The more straightforward requirement in classifying an employee as exempt from overtime under the FLSA’s white collar exemptions is payment – on a “salary basis” – of a salary no less than $455/week (some states require a higher salary basis).  Employers must ensure this amount is paid to the employee for each and every workweek in which work is performed, subject only to the exceptions to this requirement set forth in DOL regulations, 29 C.F.R. §§ 541.602-605 (and, as applicable, state law).  Wage-and-hour plaintiffs sometimes challenge the salary basis nature of their compensation based on alleged actual or even theoretical deductions from the salary payment, as exemplified by a new decision from the Court of Appeals for the Tenth Circuit, McBride v. Peak Wellness Ctr., Inc., 2012 U.S. App. LEXIS 16335 (10th Cir. Aug. 6, 2012).

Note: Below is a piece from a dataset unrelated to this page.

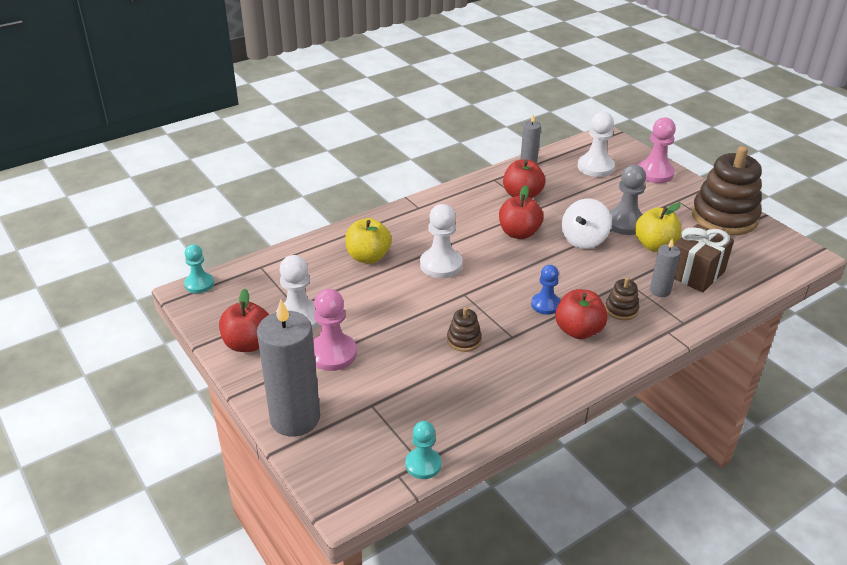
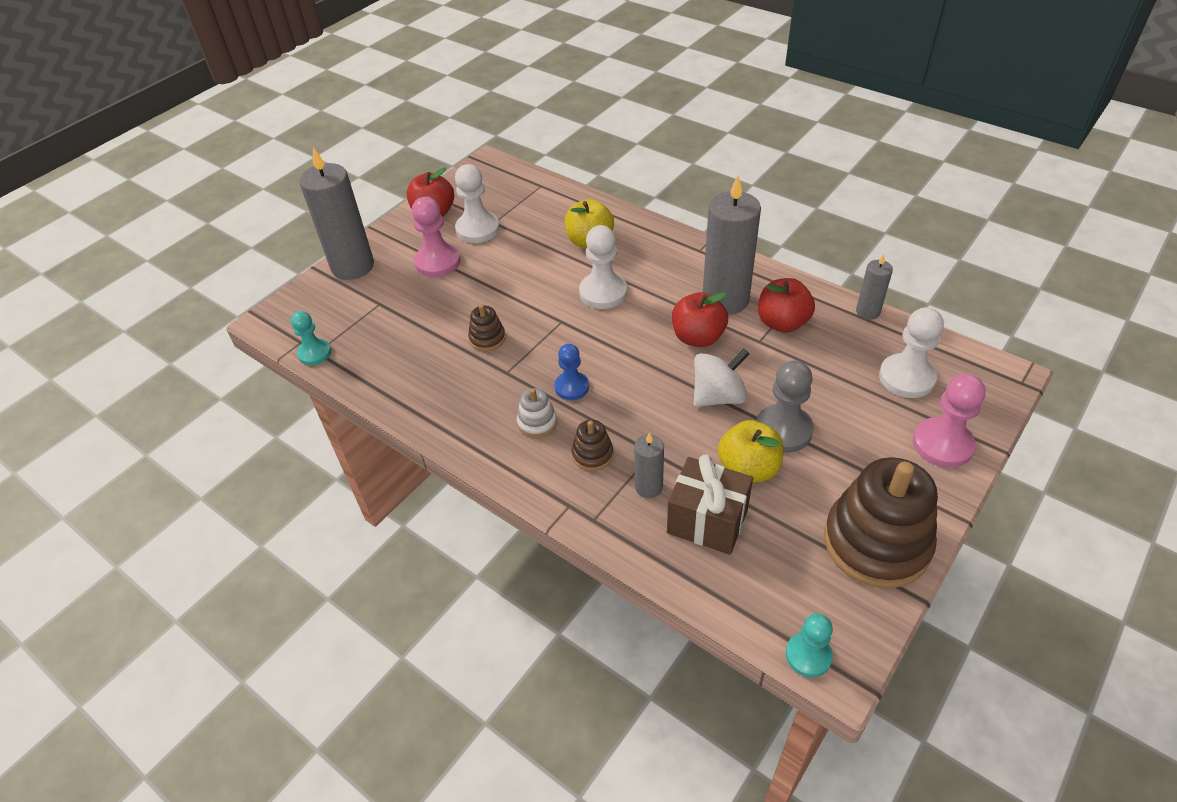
camera: 75 degrees right, 10 degrees up
turquoise pawn [184,244,214,293] -> turquoise pawn moved to [786,613,833,677]
red apple [555,289,608,339] -> white stacking toy [517,388,557,438]
white spinning top [562,199,612,249] -> white spinning top turned 135 degrees clockwise [694,349,749,407]
none -> grey candle [703,176,761,315]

In McBride, an exempt business manager for defendant, a non-profit drug rehabilitation center, alleged that, because defendant had deducted from her paid time off (PTO) bank when she worked less than a full day, she did not receive her full salary on a salary basis, thereby destroying exempt status.  Consistent with the regulation at 29 C.F.R. § 541.602(b)(2), the court rejected this argument observing, that “[Plaintiff] does not claim Peak made any deductions to her salary. Thus, even taking McBride’s allegations as true, Peak did not violate the FLSA’s prohibition on pay deductions for exempt employees.” The United States Department of Labor has expressed the same view via opinion letters. 

As employers continue to push for productivity and efficiency, business leaders and cost managers may propose practices that could impact the application of the salary basis standard. Counsel, Human Resources and other risk managers must take measures to ensure compliance with the salary basis requirements set forth in the regulations and, as applicable, state law.